You crush entrepreneurialism and you crush that growth, too. Edward Heath understood as much. During the 1970s when the green movement was in its first spring and recommending an end to growth he was appropriately dismissive:

"The alternative to expansion is not, as some occasionally seem to suppose, an England of quiet market towns linked only by steam trains puffing slowly and peacefully through green meadows. The alternative is slums, dangerous roads, old factories, cramped schools, stunted lives.”
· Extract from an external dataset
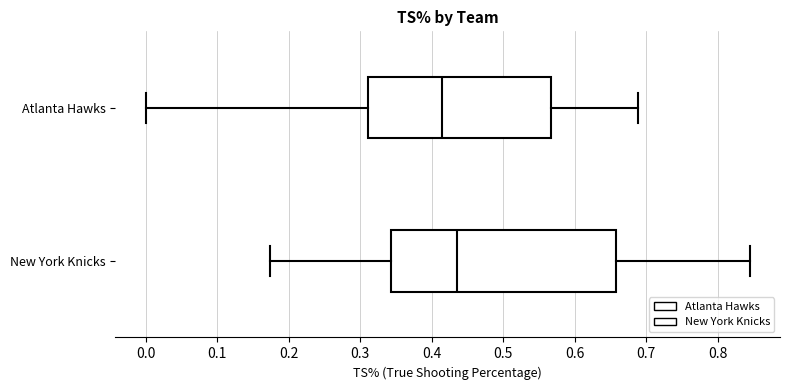

Which box is the widest, from its left edge to its right edge?

New York Knicks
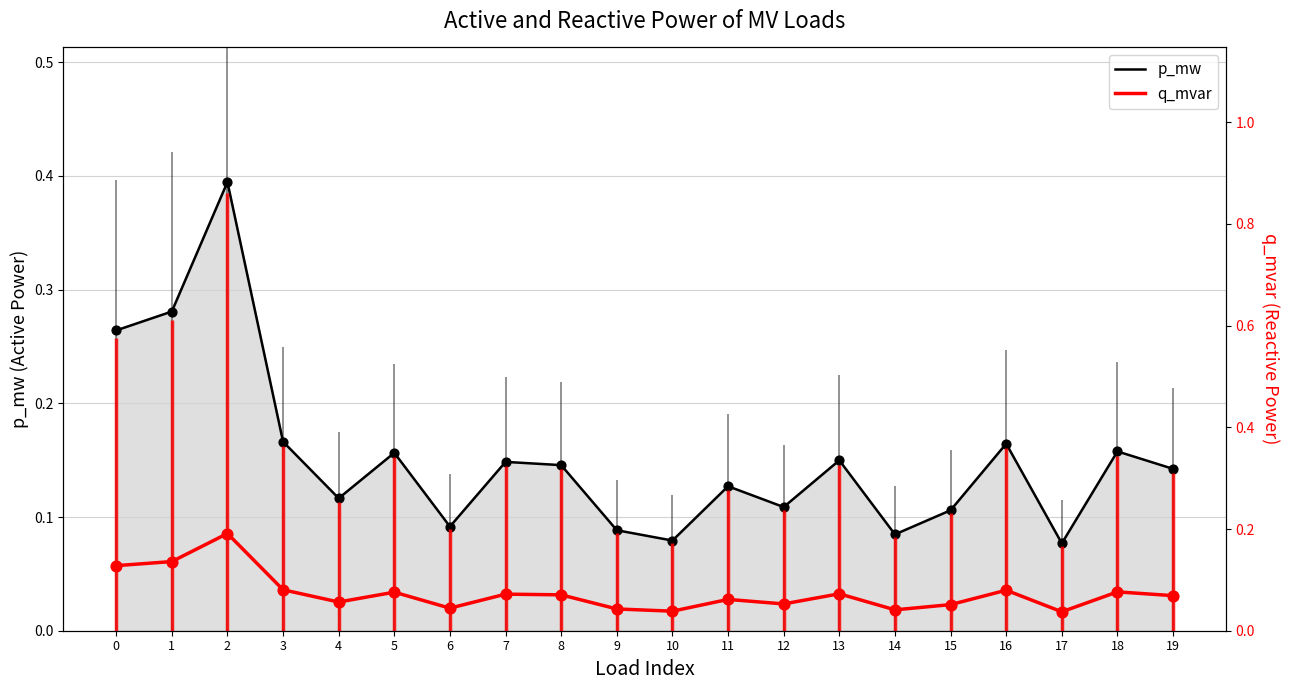

At how many categories does at least one series exceed 0?

20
Zero growth equals stagnation and the suppression of human creativity. If growth had stopped (as Ernst Schumacher, author of “Small is Beautiful”, had suggested it should in 1973) or stalled (as the 1972 “Club of Rome” suggested it needed to) we wouldn’t have the personal computer, the internet or the first vaccine for meningitis. We need more capitalist innovation as the likes of Bill Gates recognise. With the “right environment for innovation” he believes we can develop carbon free energies but innovation rather than the compulsory use of immature technologies is the key. Often – it must be said – with government support. There was public-private collaboration behind George Mitchell’s fracking breakthrough in Texas. Government directly and indirectly can be an important partner in innovation. Friends of capitalism may wanted limited government but they should not advocate a minimalist night-watchman state.
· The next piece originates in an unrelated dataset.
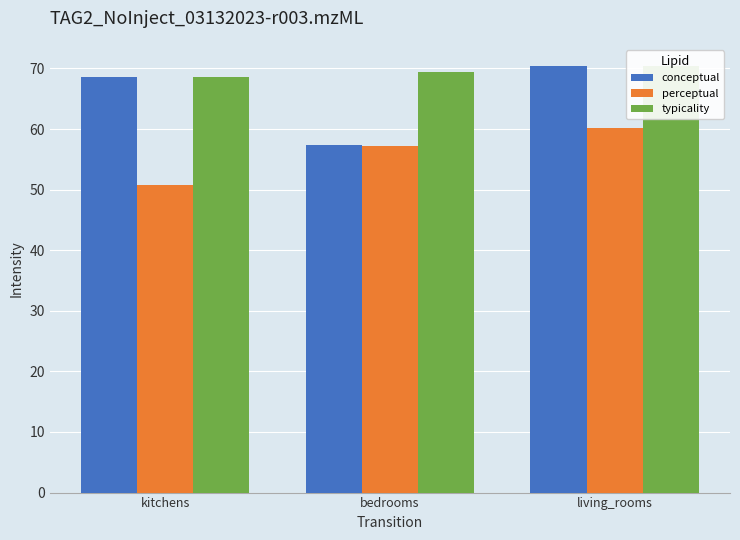

At how many categories does at least one series exceed 60?

3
(8) CAPITALISM: GUARANTOR OF FREEDOM

The free market is more than a mechanism for delivering practical benefits. It is a guarantor of freedom. So long as the church or state or other powerful authority controls the economy people can be limited in where they can travel, what they can read or who they can be. From 1849 to his death in 1883 the capitalist London of Queen Victoria even provided a home to Karl Marx. He wrote his greatest works, including “Capital”, in the Reading Room of the British Library. The communist societies inspired by his dogmas have never been so tolerant of accommodating alternative worldview.